WRITTEN EXERCISE – Rewrite every line of the records below as a numbered list, skipping blank lines and leaving out the pictures.

DATA RECORDS –
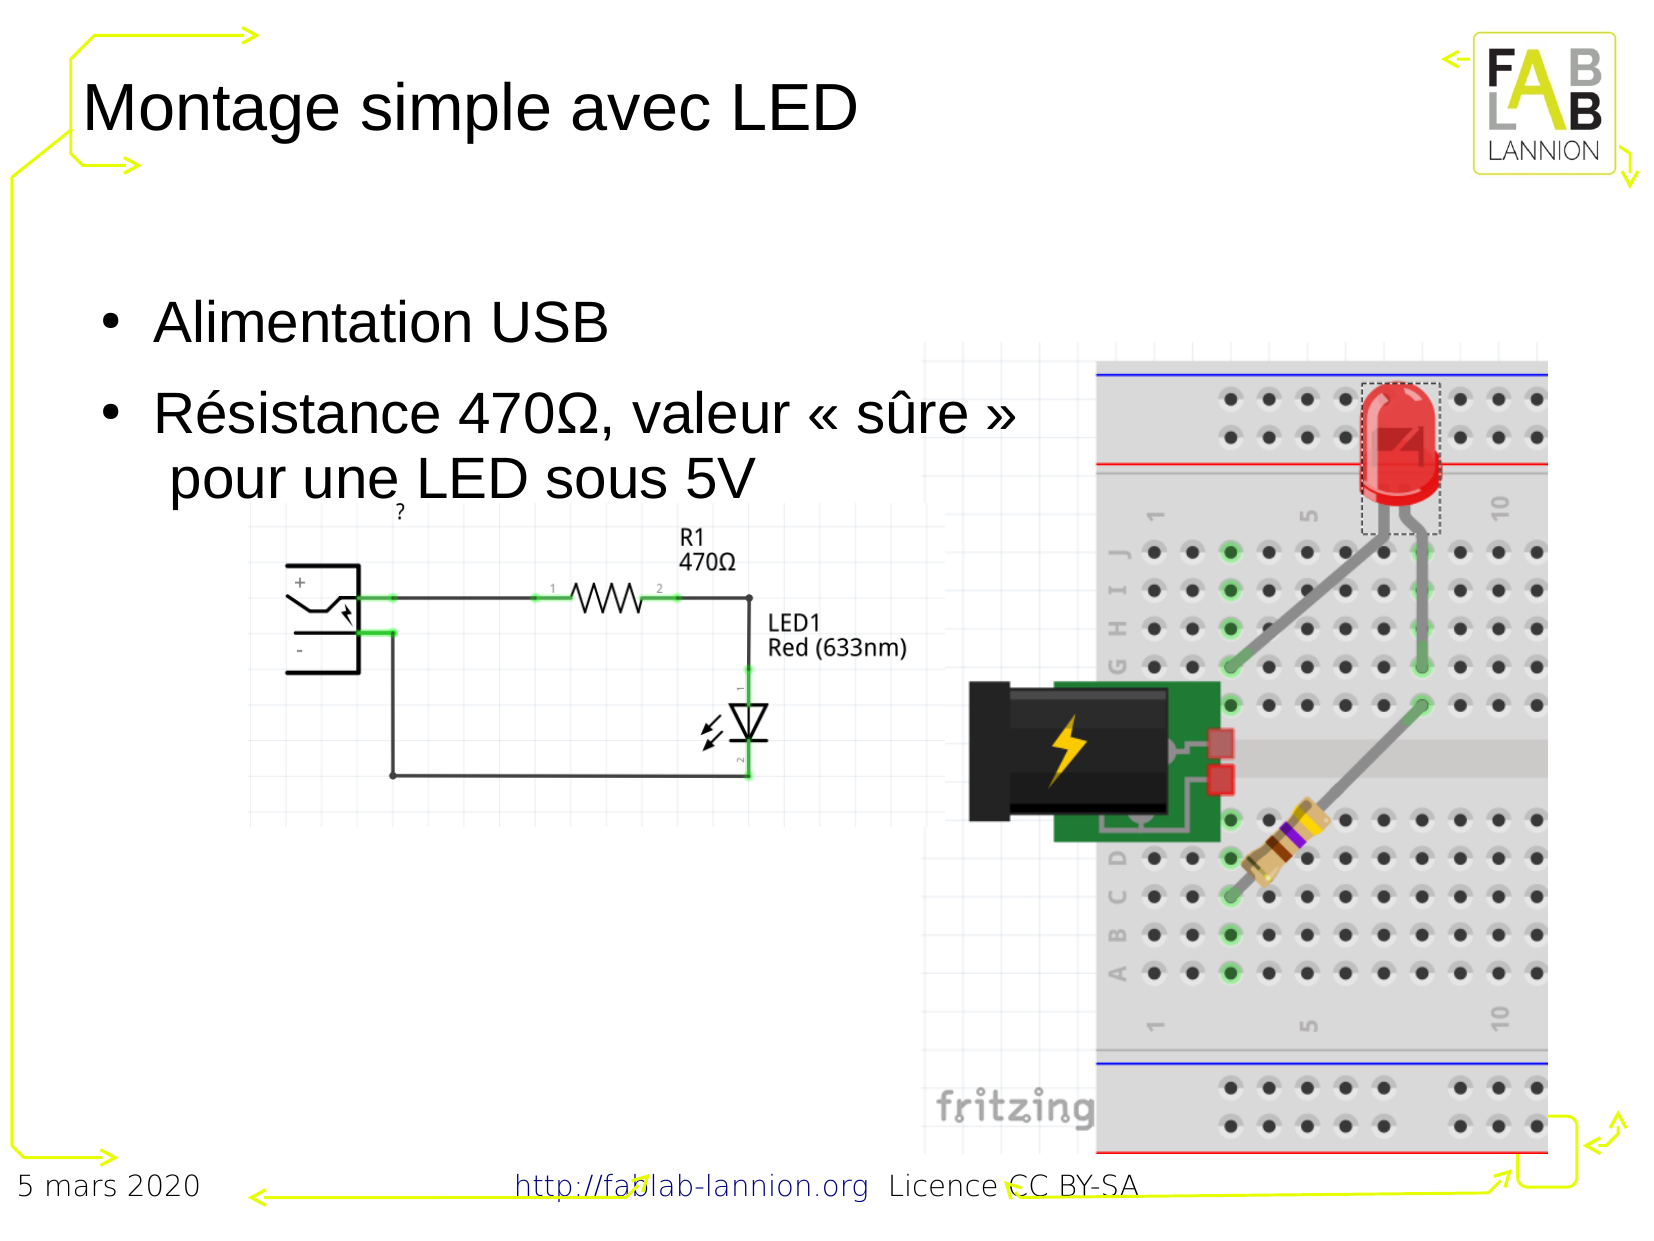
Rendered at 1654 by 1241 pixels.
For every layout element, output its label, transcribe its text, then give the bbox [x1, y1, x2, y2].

title Montage simple avec LED [82, 49, 1441, 166]
picture [921, 1010, 1548, 1154]
picture [1470, 29, 1619, 178]
list Alimentation USB Résistance 470Ω, valeur « sûre » pour une LED sous 5V [82, 290, 1571, 1010]
picture [248, 503, 945, 827]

WORKED SOLUTION –
1. Rendered at 1654 by 1241 pixels.
2. For every layout element, output its label, transcribe its text, then give the bbox [x1, y1, x2, y2].
3. title Montage simple avec LED [82, 49, 1441, 166]
4. picture [921, 1010, 1548, 1154]
5. picture [1470, 29, 1619, 178]
6. list Alimentation USB Résistance 470Ω, valeur « sûre » pour une LED sous 5V [82, 290, 1571, 1010]
7. picture [248, 503, 945, 827]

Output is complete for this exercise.